Second, GitHub provided easy discoverability and a network effect that allowed projects to become popular very quickly. README pages made it fast and easy for a developer to describe their project. Forks and stars showed which projects were gaining popularity and proving useful. Activity was easily tracked, and lively repositories could be identified. As more developers joined and contributed, the virtuous cycle of the network effect took hold. Suddenly code was appearing everywhere, bugs were being fixed, and popular projects were becoming de facto standards.
Third, GitHub provided a social network for developers. Thanks to profile pages, contribution graphs, and easily searchable histories, developers were able to establish a professional history and reputation online. A developer’s resume wasn’t complete without a link to their GitHub profile. Open source contributions became an easy way for early-career developers to establish themselves and demonstrate experience and skills when job seeking. A developer without a GitHub page became like a designer without a portfolio.

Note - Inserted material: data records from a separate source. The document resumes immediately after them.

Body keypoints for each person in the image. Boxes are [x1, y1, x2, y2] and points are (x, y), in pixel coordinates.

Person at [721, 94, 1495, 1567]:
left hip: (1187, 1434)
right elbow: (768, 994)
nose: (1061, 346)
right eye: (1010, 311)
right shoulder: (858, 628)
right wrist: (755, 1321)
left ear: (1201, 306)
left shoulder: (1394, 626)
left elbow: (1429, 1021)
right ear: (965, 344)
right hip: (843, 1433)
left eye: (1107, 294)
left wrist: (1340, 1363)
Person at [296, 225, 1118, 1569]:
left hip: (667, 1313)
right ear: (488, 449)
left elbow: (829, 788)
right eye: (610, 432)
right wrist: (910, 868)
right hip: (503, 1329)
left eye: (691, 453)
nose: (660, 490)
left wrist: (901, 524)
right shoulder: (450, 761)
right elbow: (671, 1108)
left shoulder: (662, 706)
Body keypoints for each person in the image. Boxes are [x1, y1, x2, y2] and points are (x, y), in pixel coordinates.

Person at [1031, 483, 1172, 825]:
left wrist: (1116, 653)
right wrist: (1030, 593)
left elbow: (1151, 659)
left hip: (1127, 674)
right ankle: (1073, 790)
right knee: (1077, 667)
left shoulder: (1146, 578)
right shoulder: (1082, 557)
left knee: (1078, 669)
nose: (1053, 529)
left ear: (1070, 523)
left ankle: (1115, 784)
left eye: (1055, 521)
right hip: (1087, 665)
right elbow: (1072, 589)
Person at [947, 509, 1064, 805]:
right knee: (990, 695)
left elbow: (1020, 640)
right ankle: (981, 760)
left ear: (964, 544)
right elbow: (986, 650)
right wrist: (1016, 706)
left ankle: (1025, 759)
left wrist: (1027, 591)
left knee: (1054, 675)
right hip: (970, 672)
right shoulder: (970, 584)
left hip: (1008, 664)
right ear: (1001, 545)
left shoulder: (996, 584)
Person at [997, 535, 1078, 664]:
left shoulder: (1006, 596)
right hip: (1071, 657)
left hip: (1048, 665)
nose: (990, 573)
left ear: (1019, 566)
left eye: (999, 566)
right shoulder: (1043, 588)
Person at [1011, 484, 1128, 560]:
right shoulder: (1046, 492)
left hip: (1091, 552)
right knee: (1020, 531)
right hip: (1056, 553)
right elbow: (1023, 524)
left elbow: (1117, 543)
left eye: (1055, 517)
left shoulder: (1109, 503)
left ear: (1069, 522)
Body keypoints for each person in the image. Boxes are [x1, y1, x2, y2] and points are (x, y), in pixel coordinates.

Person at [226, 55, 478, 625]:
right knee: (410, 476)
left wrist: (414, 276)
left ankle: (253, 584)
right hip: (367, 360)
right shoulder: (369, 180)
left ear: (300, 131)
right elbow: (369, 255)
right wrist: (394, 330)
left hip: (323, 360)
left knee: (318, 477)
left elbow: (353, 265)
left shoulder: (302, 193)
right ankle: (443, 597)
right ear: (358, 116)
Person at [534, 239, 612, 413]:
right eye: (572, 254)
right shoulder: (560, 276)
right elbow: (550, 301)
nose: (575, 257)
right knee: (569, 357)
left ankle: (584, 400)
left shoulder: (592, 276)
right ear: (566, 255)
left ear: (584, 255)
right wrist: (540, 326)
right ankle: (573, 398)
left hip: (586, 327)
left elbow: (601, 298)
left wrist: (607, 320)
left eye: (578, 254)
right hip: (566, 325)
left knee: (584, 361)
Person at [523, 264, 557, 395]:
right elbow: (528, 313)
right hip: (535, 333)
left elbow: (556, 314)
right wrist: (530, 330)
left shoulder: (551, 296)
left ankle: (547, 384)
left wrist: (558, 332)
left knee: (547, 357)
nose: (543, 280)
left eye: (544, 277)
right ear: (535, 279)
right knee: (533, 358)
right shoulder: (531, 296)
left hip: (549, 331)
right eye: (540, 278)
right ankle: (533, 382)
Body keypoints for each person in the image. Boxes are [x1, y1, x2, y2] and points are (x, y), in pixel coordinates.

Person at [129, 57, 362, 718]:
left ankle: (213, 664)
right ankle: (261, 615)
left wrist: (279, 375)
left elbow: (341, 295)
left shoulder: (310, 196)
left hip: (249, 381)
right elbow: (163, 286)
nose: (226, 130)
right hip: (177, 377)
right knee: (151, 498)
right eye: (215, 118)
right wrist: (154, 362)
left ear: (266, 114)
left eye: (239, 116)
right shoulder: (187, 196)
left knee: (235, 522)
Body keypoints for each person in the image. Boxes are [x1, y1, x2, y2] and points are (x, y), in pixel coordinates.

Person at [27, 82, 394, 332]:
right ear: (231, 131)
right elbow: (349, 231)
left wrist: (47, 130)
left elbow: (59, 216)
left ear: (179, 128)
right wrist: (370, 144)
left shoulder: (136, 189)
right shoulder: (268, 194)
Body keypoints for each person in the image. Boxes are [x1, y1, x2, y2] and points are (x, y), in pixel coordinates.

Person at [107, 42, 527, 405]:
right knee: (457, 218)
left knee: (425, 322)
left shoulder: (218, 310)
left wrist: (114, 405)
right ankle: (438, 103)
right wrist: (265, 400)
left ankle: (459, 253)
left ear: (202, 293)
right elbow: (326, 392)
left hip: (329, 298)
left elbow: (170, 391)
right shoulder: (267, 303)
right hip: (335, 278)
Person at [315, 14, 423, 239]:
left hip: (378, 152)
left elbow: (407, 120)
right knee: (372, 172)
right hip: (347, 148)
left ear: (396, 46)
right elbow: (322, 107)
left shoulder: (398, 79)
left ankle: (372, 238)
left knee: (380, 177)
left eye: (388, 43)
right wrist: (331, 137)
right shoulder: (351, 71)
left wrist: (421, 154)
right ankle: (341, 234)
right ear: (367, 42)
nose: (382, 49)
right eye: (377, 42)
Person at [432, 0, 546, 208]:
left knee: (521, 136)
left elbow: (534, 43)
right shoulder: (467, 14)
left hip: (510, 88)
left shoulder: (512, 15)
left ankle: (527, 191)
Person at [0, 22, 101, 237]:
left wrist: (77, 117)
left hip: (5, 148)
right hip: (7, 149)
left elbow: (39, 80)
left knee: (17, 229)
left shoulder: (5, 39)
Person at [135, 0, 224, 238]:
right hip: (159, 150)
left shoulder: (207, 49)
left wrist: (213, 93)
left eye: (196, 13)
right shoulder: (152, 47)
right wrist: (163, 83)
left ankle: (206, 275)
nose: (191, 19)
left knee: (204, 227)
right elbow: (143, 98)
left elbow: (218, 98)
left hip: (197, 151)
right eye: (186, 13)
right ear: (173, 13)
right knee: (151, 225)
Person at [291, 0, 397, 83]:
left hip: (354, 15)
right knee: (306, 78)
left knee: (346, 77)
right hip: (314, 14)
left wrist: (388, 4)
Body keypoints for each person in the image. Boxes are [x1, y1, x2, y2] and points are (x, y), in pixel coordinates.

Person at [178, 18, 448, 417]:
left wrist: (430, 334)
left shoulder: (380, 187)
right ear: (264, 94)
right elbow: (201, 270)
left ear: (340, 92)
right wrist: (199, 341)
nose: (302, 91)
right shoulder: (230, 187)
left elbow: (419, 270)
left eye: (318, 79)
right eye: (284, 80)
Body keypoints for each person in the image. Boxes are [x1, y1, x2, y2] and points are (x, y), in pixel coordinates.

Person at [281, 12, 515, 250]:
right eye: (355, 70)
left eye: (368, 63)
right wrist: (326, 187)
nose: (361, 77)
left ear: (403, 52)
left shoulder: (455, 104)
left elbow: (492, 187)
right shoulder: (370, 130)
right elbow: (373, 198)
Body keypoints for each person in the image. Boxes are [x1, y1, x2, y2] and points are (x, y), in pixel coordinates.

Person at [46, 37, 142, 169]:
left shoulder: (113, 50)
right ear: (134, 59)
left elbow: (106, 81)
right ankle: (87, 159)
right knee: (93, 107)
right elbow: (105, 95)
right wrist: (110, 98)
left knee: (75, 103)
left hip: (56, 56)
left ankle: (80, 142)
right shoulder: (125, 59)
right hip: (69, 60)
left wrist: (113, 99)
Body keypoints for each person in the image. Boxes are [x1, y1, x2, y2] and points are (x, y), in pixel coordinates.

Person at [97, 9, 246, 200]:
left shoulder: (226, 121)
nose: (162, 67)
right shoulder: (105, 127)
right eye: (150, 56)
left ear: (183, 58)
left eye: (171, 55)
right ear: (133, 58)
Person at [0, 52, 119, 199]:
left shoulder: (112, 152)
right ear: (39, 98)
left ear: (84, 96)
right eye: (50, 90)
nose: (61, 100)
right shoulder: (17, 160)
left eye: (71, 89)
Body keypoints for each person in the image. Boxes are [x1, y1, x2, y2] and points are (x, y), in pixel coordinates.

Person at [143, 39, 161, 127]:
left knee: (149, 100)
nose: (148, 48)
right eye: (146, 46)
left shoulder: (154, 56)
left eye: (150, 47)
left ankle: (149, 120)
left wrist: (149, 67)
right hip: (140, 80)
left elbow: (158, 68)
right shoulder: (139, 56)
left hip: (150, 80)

A new model for development
Open source started as a fledgling movement with scattered repositories and ad hoc collaborative processes. The development of Git, a distributed source control system, and the arrival of GitHub, which harnessed Git and unleashed its power, moved open source from a minor developer subculture to the dominant model for building software that it is today. Without GitHub, there very likely wouldn’t be projects like Node.js, React, and Kubernetes.